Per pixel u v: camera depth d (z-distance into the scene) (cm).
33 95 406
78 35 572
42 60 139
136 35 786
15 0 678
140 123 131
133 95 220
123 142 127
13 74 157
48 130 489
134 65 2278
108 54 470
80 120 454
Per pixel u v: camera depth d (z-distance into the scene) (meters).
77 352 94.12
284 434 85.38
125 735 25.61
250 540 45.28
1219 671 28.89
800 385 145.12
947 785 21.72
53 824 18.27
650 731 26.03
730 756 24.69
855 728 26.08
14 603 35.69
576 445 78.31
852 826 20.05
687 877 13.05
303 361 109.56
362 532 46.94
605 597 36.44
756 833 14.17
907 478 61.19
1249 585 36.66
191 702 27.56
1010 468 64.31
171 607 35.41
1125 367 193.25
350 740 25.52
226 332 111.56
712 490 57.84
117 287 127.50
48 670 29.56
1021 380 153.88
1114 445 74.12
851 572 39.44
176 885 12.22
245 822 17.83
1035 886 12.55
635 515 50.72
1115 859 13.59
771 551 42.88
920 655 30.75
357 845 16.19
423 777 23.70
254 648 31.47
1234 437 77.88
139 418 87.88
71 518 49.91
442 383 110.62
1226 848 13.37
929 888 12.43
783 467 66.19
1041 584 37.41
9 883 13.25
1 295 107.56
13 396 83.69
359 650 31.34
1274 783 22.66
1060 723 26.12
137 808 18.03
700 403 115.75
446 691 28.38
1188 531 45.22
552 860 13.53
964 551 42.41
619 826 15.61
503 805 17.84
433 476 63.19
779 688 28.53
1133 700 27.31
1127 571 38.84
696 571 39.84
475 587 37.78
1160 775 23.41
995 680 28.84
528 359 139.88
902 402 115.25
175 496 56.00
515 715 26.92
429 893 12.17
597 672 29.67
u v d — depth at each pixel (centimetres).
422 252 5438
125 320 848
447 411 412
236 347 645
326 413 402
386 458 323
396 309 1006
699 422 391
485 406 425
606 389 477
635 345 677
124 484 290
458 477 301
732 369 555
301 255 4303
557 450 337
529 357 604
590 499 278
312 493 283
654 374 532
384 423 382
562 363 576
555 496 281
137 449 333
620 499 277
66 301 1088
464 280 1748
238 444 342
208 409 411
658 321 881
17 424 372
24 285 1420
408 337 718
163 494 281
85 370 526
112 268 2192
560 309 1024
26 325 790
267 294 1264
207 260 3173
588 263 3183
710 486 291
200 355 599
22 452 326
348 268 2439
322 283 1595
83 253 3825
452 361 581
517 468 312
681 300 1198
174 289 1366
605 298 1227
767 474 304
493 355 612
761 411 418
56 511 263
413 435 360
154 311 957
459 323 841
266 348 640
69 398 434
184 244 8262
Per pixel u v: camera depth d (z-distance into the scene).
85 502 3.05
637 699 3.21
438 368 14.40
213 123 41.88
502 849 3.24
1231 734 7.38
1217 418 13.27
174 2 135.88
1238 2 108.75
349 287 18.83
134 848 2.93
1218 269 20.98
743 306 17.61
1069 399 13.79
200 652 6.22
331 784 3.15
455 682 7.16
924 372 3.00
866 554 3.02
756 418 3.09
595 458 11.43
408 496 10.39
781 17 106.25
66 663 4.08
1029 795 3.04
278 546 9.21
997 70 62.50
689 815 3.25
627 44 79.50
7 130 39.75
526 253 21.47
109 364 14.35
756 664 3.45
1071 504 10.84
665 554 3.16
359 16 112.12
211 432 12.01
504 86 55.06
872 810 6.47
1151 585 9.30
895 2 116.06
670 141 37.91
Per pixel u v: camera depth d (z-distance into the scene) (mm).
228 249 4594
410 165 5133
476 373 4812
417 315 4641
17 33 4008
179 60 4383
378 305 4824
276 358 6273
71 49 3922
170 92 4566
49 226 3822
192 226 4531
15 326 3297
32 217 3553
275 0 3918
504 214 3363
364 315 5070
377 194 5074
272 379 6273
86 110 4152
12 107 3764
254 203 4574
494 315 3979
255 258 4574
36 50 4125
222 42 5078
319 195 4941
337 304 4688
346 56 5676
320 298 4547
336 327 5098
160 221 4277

════════════════

- _Action item_:
Copy out each line of the data that includes the string "depth".

- _Response box_:
Per pixel u v: camera depth d (z-distance into the scene) (cm).
Per pixel u v: camera depth d (z-distance into the scene) (meters).
u v d — depth at each pixel (centimetres).
Per pixel u v: camera depth d (z-distance into the scene).
Per pixel u v: camera depth d (z-distance into the scene) (mm).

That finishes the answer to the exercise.